The Lilly Brothers, John Henry.
Bill Clifton and His Dixie Mountain Boys, Mary Dear.


By the late 1950s, bluegrass, once country music's conservative wing, had begun to slowly evolve into a brand of international folk music. Continuing a process that had begun in country music, ancient blues or folk tunes were cleaned up and often deracinated, becoming folkie standards in places far from the music's origins.

Take the Lilly Brothers. Everett and Mitchell (known generally as "B" or "Bea") were born in Clear Creek, West Virginia, and began playing the regional circuit in the 1930s, inspired by the Carter Family and the Monroe Brothers. B played guitar, Everett sang and played mandolin (and worked for Flatt & Scruggs for a time). But in 1952, the brothers and other players like banjoist Don Stover and fiddler Tex Logan moved northward, where they became the house band at the Hillbilly Ranch, located in Boston, "where they attained a following from the intellectual crowd" (Ivan Tribe). Throughout the '50s and '60s, the Lillys would record for labels like Folkways and Prestige, and introduce a generation of college students to bluegrass.

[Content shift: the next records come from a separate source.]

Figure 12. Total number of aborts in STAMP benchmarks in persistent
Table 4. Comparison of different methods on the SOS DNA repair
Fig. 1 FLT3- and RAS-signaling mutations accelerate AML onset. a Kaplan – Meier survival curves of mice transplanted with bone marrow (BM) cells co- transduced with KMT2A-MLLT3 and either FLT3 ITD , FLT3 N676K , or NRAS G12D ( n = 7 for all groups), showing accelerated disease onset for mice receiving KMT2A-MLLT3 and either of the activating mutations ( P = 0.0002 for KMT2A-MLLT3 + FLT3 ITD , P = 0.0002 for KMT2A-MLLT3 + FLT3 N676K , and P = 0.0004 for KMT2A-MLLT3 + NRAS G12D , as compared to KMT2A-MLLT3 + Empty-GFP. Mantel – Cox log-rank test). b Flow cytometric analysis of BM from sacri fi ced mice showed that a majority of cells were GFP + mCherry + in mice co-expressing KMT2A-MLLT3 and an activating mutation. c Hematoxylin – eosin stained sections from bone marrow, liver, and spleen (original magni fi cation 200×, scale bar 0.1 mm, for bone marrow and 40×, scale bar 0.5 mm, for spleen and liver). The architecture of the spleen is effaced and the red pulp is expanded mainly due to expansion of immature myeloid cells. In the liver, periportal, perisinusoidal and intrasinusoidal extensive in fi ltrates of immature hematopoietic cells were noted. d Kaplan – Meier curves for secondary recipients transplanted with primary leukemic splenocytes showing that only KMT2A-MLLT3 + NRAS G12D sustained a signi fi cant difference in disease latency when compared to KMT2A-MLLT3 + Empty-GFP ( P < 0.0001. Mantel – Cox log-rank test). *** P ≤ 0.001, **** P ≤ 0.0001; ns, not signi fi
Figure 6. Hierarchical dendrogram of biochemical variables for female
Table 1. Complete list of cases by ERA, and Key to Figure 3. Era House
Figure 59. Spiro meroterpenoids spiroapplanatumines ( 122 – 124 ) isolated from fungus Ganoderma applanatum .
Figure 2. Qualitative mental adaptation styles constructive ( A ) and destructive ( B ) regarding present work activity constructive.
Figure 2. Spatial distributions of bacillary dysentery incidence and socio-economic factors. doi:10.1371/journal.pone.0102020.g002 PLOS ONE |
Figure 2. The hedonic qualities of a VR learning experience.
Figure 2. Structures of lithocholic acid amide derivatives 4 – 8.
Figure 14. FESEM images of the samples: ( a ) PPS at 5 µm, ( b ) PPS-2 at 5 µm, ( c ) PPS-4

Their version of "John Henry" was recorded in Westbrook, Maine, sometime in 1957. By the time the Lillys recorded it, "John Henry" already had undergone a long, strange journey from its beginnings. Apparently, sometime in 1872, during the building of the Big Bend Tunnel in West Virginia, a black laborer named John Henry was killed. The legend is that a salesman with a new steam-powered drill came to the railroad, boasting that his machine could outdrill any man. Henry, the strongest worker on the railroad, took up the challenge, and drove fourteen feet to the machine's nine, an effort that killed him. Yet fate chose Henry, along with the likes of Stagger Lee and Frankie Baker, to become immortalized through song.

As "John Henry" drove on through the years, it was interpreted in various ways, as a symbol of the System crushing the Worker, of man taking a stand against rampant technology, of a celebration of sexual and physical prowess. The Lillys' version is simply a hard-driving good-time breakdown. Released as Event 4272 c/w "Bring Back My Blue Eyed Boy to Me"; find on Early Recordings.

Bill Clifton was another architect of postwar "traditional" music. Born in 1931 to a wealthy family in a Baltimore suburb, Clifton grew fascinated by country music after hearing it on the radio, and around the time of the rise of rock & roll and "Nashville Sound" country music, Clifton began successfully resurrecting ancient songs. He became a performing curator: in 1955, Clifton published a paperback songbook, which became a primer for folkies, and in 1961, he helped assemble the first bluegrass festival, in Luray, Virginia.

A good example of Clifton's work is in his take on "Mary Dear," a ballad that hails from the 1880s or 1890s. It was first recorded by Byron Harlan in 1902, and subsequently by the likes of Charlie Poole, Roy Harvey and Gene Autry. Clifton recorded it in April, 1957, in Nashville, and the track features Johnny Clark (v, banjo), Gordon Terry (fiddle), Tommy Jackson (fiddle), Johnny Johnson (g) and Roy Huskey (b). Released as Mercury 71200 c/w "Lonely Heart Blues". Find on The Early Years.